--- Task brief ---
Set down the final stretch of the data, from the line that holds "dynamic real-time deformability" through the last line, both included, with pictures left out.

--- Records shown ---
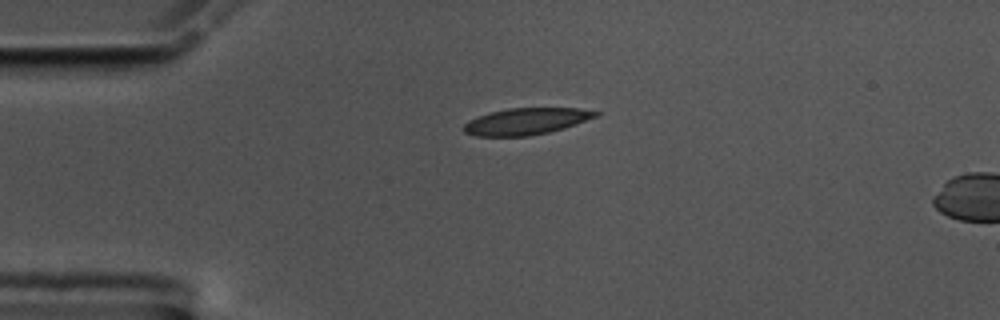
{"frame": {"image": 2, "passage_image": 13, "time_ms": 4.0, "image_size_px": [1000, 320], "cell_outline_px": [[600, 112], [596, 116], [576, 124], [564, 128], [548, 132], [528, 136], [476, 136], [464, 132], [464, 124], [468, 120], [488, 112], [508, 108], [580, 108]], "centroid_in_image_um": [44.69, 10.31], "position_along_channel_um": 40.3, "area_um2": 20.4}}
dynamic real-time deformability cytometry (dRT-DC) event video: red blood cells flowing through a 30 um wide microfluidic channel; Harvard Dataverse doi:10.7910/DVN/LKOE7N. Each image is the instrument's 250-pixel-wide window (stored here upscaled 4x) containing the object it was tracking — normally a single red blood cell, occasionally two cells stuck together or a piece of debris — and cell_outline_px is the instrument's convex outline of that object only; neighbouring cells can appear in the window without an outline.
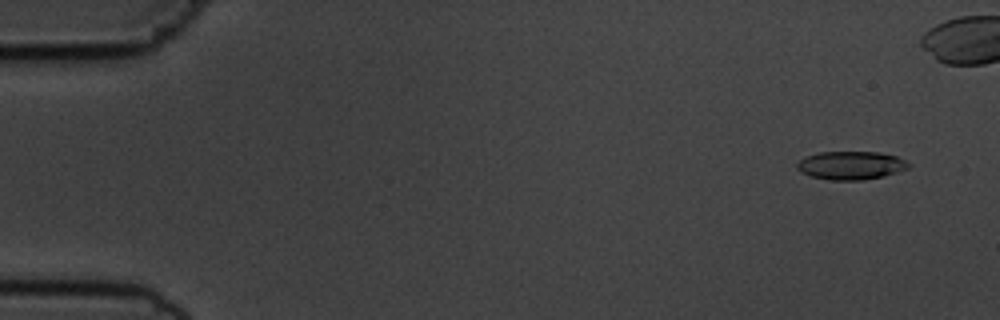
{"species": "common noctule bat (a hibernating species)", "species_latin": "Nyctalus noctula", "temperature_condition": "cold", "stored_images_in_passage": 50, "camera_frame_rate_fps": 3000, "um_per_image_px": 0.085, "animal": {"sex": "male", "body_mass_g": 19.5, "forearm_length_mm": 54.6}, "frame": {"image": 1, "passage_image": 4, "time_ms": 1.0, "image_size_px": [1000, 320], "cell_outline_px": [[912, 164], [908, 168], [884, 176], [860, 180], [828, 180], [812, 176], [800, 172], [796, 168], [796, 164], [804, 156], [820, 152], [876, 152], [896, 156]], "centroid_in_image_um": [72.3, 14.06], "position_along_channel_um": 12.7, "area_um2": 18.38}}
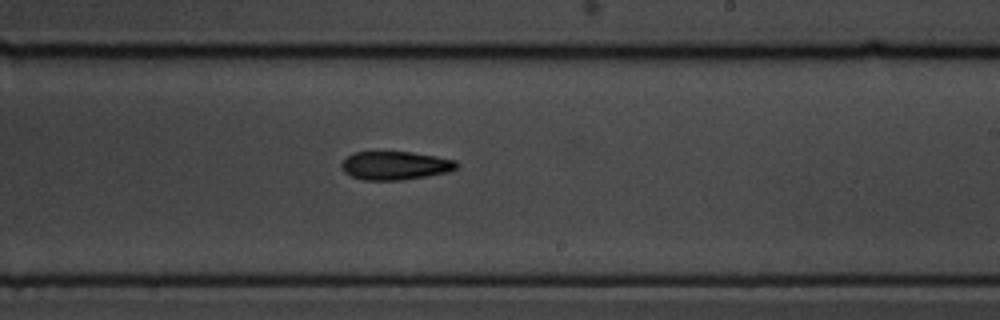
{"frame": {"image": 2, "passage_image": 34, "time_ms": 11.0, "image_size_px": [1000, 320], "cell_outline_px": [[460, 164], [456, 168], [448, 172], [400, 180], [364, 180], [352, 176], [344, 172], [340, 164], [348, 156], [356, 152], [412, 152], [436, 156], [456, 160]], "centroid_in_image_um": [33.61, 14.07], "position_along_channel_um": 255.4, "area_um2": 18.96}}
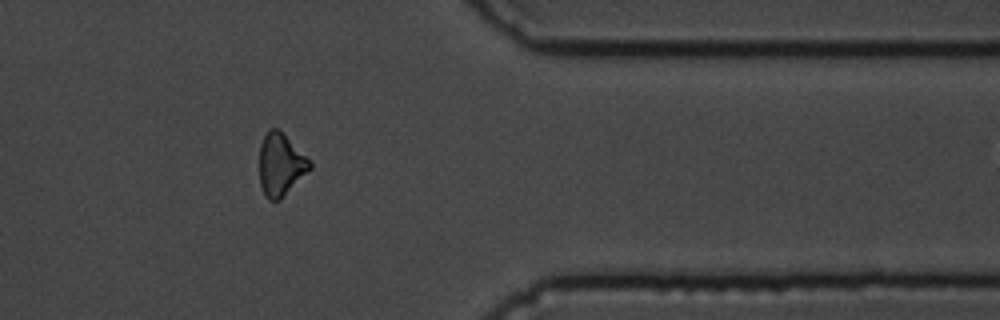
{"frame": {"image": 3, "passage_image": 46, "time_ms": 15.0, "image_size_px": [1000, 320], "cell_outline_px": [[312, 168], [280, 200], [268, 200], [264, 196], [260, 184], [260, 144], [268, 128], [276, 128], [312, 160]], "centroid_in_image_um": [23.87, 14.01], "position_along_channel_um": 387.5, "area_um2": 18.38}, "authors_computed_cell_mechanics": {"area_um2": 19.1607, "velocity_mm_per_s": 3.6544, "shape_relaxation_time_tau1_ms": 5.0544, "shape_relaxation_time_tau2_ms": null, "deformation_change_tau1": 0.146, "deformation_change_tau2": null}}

--- Full solution ---
dynamic real-time deformability cytometry (dRT-DC) event video: red blood cells flowing through a 30 um wide microfluidic channel; Harvard Dataverse doi:10.7910/DVN/LKOE7N. Each image is the instrument's 250-pixel-wide window (stored here upscaled 4x) containing the object it was tracking — normally a single red blood cell, occasionally two cells stuck together or a piece of debris — and cell_outline_px is the instrument's convex outline of that object only; neighbouring cells can appear in the window without an outline.
{"species": "common noctule bat (a hibernating species)", "species_latin": "Nyctalus noctula", "temperature_condition": "cold", "stored_images_in_passage": 50, "camera_frame_rate_fps": 3000, "um_per_image_px": 0.085, "animal": {"sex": "male", "body_mass_g": 19.5, "forearm_length_mm": 54.6}, "frame": {"image": 1, "passage_image": 4, "time_ms": 1.0, "image_size_px": [1000, 320], "cell_outline_px": [[912, 164], [908, 168], [884, 176], [860, 180], [828, 180], [812, 176], [800, 172], [796, 168], [796, 164], [804, 156], [820, 152], [876, 152], [896, 156]], "centroid_in_image_um": [72.3, 14.06], "position_along_channel_um": 12.7, "area_um2": 18.38}}
{"frame": {"image": 2, "passage_image": 34, "time_ms": 11.0, "image_size_px": [1000, 320], "cell_outline_px": [[460, 164], [456, 168], [448, 172], [400, 180], [364, 180], [352, 176], [344, 172], [340, 164], [348, 156], [356, 152], [412, 152], [436, 156], [456, 160]], "centroid_in_image_um": [33.61, 14.07], "position_along_channel_um": 255.4, "area_um2": 18.96}}
{"frame": {"image": 3, "passage_image": 46, "time_ms": 15.0, "image_size_px": [1000, 320], "cell_outline_px": [[312, 168], [280, 200], [268, 200], [264, 196], [260, 184], [260, 144], [268, 128], [276, 128], [312, 160]], "centroid_in_image_um": [23.87, 14.01], "position_along_channel_um": 387.5, "area_um2": 18.38}, "authors_computed_cell_mechanics": {"area_um2": 19.1607, "velocity_mm_per_s": 3.6544, "shape_relaxation_time_tau1_ms": 5.0544, "shape_relaxation_time_tau2_ms": null, "deformation_change_tau1": 0.146, "deformation_change_tau2": null}}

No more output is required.